During the summer I was in the hands of two artists, Miss Anna Klumpke, who painted my portrait, and Paul Bartlett, who molded my head in clay. To shorten the operation, sometimes I sat for both at the same time. Although neither was fully satisfied with the results of their labors, we had many pleasant hours together, discussing their art, their early trials, and artists in general. Each had good places in the Salon, and honorable mention that year. It is sad to see so many American girls and boys, who have no genius for painting or sculpture, spending their days in garrets, in solitude and poverty, with the vain hope of earning distinction. Women of all classes are awaking to the necessity of self-support, but few are willing to do the ordinary useful work for which they are fitted. In the Salon that year six thousand pictures were offered, and only two thousand accepted, and many of these were “skyed.”
It was lovely on our balcony at night to watch the little boats, with their lights, sailing up and down the Seine, especially the day of the great annual fete,—the 14th of July,—when the whole city was magnificently illuminated. We drove about the city on several occasions at midnight, to see the life—men, women, and children enjoying the cool breezes, and the restaurants all crowded with people.
Sunday in Paris is charming—it is the day for the masses of the people. All the galleries of art, the libraries, concert halls, and gardens are open to them. All are dressed in their best, out driving, walking, and having picnics in the various parks and gardens; husbands, wives, and children laughing and talking happily together. The seats in the streets and parks are all filled with the laboring masses. The benches all over Paris—along the curbstones in every street and highway—show the care given to the comfort of the people. You will see mothers and nurses with their babies and children resting on these benches, laboring men eating their lunches and sleeping there at noon, the organ grinders and monkeys, too, taking their comfort. In France you see men and women everywhere together; in England the men generally stagger about alone, caring more for their pipes and beer than their mothers, wives, and sisters. Social life, among the poor especially, is far more natural and harmonious in France than in England, because women mix more freely in business and amusements.
Coming directly from Paris to London, one is forcibly struck with the gloom of the latter city, especially at night.

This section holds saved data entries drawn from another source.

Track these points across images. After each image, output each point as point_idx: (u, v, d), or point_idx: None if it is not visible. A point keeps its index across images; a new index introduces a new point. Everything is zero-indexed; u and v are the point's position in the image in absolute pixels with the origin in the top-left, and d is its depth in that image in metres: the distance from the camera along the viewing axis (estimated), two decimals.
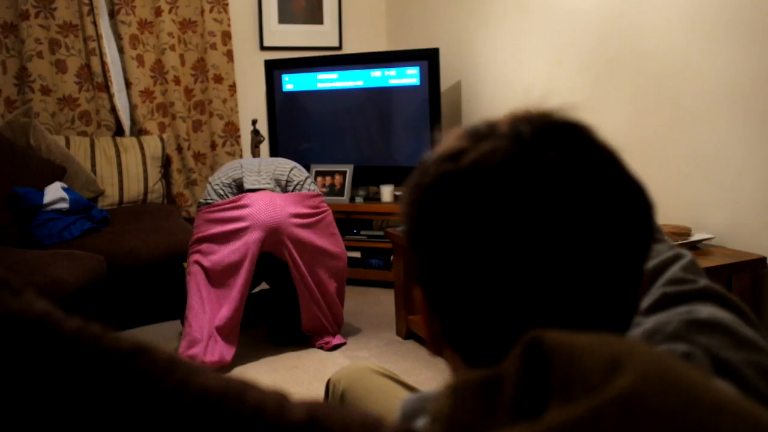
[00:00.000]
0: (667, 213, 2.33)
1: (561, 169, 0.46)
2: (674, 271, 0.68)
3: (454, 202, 0.47)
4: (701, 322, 0.59)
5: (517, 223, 0.45)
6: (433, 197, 0.48)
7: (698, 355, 0.54)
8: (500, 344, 0.43)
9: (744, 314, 0.62)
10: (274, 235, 2.50)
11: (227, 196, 2.61)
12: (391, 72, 3.53)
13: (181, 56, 3.76)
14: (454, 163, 0.48)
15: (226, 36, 3.80)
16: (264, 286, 2.99)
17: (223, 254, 2.49)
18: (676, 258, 0.70)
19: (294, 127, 3.76)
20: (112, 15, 3.59)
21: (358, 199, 3.53)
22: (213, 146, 3.88)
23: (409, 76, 3.49)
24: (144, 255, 2.84)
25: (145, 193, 3.51)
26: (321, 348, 2.65)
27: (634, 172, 0.49)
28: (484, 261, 0.46)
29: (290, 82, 3.73)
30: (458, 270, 0.47)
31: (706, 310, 0.61)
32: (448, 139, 0.51)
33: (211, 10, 3.75)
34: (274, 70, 3.73)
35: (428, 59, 3.40)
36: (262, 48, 3.98)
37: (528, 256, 0.45)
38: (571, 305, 0.46)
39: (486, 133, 0.49)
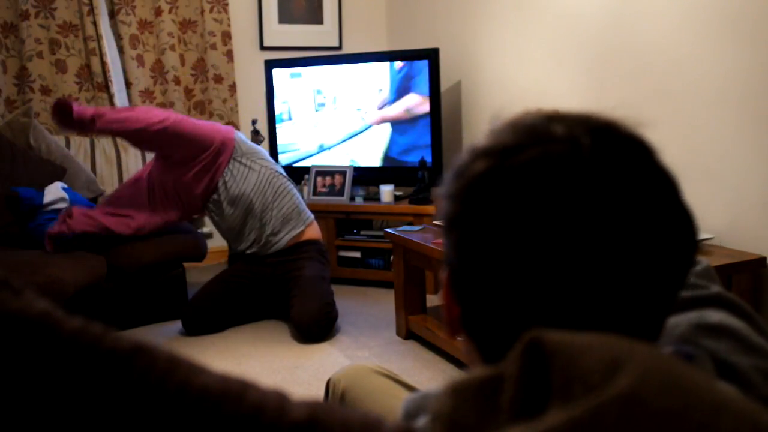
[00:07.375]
0: None
1: (614, 187, 0.47)
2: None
3: (506, 196, 0.48)
4: (710, 327, 0.59)
5: (564, 227, 0.46)
6: (485, 188, 0.49)
7: (701, 357, 0.54)
8: (515, 338, 0.43)
9: (755, 322, 0.62)
10: None
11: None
12: None
13: (181, 56, 3.75)
14: (509, 159, 0.49)
15: (226, 36, 3.80)
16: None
17: None
18: None
19: None
20: (112, 15, 3.58)
21: (358, 199, 3.52)
22: None
23: None
24: (144, 255, 2.84)
25: None
26: None
27: (688, 203, 0.50)
28: (525, 256, 0.47)
29: None
30: (498, 262, 0.48)
31: (716, 316, 0.61)
32: (500, 132, 0.51)
33: (211, 10, 3.75)
34: (274, 69, 3.73)
35: (428, 59, 3.40)
36: (262, 48, 3.98)
37: (567, 258, 0.46)
38: (597, 310, 0.47)
39: (543, 132, 0.50)
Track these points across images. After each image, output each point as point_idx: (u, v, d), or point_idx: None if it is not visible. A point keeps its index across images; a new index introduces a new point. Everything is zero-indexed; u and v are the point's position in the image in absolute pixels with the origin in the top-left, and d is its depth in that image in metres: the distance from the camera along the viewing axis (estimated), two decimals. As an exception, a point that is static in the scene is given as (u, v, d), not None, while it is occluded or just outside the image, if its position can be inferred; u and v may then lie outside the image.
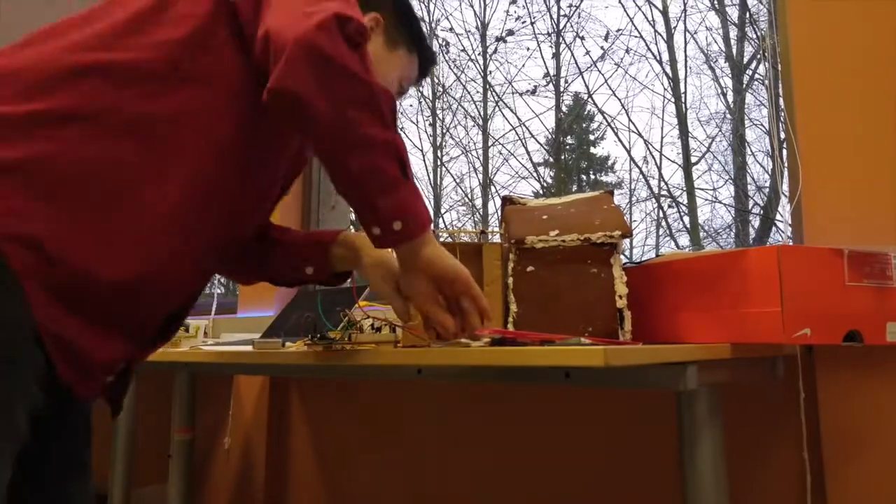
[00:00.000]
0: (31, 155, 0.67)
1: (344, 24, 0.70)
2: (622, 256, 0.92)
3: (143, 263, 0.71)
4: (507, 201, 1.08)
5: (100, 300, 0.70)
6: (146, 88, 0.72)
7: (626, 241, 0.91)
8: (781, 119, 1.25)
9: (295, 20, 0.70)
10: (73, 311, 0.68)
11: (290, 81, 0.68)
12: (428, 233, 0.77)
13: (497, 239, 1.04)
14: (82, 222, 0.68)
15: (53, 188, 0.67)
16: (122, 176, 0.70)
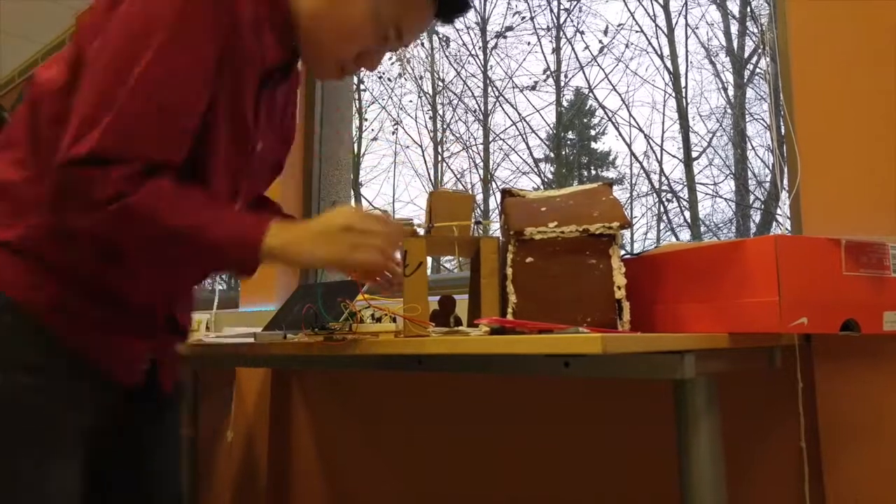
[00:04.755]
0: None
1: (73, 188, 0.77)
2: (622, 249, 0.93)
3: (126, 291, 0.87)
4: (506, 193, 1.09)
5: (103, 318, 0.85)
6: None
7: (627, 235, 0.91)
8: (782, 114, 1.25)
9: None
10: (87, 329, 0.84)
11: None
12: (257, 260, 0.80)
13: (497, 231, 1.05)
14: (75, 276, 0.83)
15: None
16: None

Paris with its electric lights is brilliant everywhere, while London, with its meager gas jets here and there struggling with the darkness, is as gloomy and desolate as Dore’s pictures of Dante’s Inferno. On Sunday, when the shops are closed, the silence and solitude of the streets, the general smoky blackness of the buildings and the atmosphere give one a melancholy impression of the great center of civilization. Now that it has been discovered that smoke can be utilized and the atmosphere cleared, it is astonishing that the authorities do not avail themselves of the discovery, and thus bring light and joy and sunshine into that city, and then clean the soot of centuries from their blackened buildings.